▸ Information given:

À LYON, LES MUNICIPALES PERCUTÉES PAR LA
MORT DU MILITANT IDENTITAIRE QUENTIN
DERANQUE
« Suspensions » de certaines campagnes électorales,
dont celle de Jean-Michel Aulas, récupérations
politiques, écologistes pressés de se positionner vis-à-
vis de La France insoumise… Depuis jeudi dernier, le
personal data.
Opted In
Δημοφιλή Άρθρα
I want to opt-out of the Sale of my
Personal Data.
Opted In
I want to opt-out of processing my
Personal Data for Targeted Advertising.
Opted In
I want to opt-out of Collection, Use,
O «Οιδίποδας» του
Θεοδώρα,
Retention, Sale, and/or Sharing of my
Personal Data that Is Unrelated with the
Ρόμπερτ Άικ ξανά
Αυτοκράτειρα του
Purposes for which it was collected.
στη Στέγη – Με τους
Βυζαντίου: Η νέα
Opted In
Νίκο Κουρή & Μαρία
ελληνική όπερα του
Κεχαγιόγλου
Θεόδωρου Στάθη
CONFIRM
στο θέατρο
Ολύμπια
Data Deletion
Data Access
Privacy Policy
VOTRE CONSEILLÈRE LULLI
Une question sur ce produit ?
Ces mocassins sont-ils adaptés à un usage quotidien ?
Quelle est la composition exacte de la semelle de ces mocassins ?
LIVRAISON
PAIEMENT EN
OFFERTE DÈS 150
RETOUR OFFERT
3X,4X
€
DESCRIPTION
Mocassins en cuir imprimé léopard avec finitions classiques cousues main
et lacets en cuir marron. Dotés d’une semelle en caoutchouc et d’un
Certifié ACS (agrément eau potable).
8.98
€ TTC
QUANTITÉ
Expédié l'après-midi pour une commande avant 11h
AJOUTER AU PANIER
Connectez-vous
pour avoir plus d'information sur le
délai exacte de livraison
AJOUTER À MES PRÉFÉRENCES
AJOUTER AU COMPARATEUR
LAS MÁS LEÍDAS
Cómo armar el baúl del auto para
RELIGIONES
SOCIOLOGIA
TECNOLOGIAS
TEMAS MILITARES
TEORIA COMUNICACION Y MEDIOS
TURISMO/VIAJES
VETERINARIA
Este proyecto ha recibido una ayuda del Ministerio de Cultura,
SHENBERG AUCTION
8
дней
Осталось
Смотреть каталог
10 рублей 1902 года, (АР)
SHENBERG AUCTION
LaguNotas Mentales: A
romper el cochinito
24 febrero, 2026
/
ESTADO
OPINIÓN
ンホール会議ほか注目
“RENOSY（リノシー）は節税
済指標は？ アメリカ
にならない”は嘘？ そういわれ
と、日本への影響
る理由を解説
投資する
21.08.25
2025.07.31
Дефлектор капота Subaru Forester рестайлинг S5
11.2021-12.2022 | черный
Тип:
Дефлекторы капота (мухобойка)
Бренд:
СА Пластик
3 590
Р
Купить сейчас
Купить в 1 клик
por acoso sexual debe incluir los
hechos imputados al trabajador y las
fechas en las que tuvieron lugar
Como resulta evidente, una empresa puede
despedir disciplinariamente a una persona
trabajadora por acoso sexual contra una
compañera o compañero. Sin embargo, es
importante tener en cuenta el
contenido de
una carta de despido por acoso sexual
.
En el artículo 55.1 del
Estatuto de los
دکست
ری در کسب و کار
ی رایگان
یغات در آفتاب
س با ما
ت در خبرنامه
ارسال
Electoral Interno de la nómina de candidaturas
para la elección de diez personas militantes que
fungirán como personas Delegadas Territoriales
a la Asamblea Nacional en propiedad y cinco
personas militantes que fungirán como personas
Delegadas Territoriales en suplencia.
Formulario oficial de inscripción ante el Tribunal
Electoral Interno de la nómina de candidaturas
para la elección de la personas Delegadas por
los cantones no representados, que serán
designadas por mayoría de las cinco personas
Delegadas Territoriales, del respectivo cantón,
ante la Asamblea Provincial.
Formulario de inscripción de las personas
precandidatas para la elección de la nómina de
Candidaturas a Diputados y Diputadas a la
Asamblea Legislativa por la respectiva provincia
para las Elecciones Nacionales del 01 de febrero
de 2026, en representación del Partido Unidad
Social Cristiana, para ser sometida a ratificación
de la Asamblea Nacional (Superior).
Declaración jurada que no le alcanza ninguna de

▸ The problem: Return a word-for-word copy of the lines above from the one holding "Este proyecto ha" through the one holding "a la Asamblea Nacional en propiedad y cinco", with both of them included and nothing besides.

▸ Output below:
Este proyecto ha recibido una ayuda del Ministerio de Cultura,
SHENBERG AUCTION
8
дней
Осталось
Смотреть каталог
10 рублей 1902 года, (АР)
SHENBERG AUCTION
LaguNotas Mentales: A
romper el cochinito
24 febrero, 2026
/
ESTADO
OPINIÓN
ンホール会議ほか注目
“RENOSY（リノシー）は節税
済指標は？ アメリカ
にならない”は嘘？ そういわれ
と、日本への影響
る理由を解説
投資する
21.08.25
2025.07.31
Дефлектор капота Subaru Forester рестайлинг S5
11.2021-12.2022 | черный
Тип:
Дефлекторы капота (мухобойка)
Бренд:
СА Пластик
3 590
Р
Купить сейчас
Купить в 1 клик
por acoso sexual debe incluir los
hechos imputados al trabajador y las
fechas en las que tuvieron lugar
Como resulta evidente, una empresa puede
despedir disciplinariamente a una persona
trabajadora por acoso sexual contra una
compañera o compañero. Sin embargo, es
importante tener en cuenta el
contenido de
una carta de despido por acoso sexual
.
En el artículo 55.1 del
Estatuto de los
دکست
ری در کسب و کار
ی رایگان
یغات در آفتاب
س با ما
ت در خبرنامه
ارسال
Electoral Interno de la nómina de candidaturas
para la elección de diez personas militantes que
fungirán como personas Delegadas Territoriales
a la Asamblea Nacional en propiedad y cinco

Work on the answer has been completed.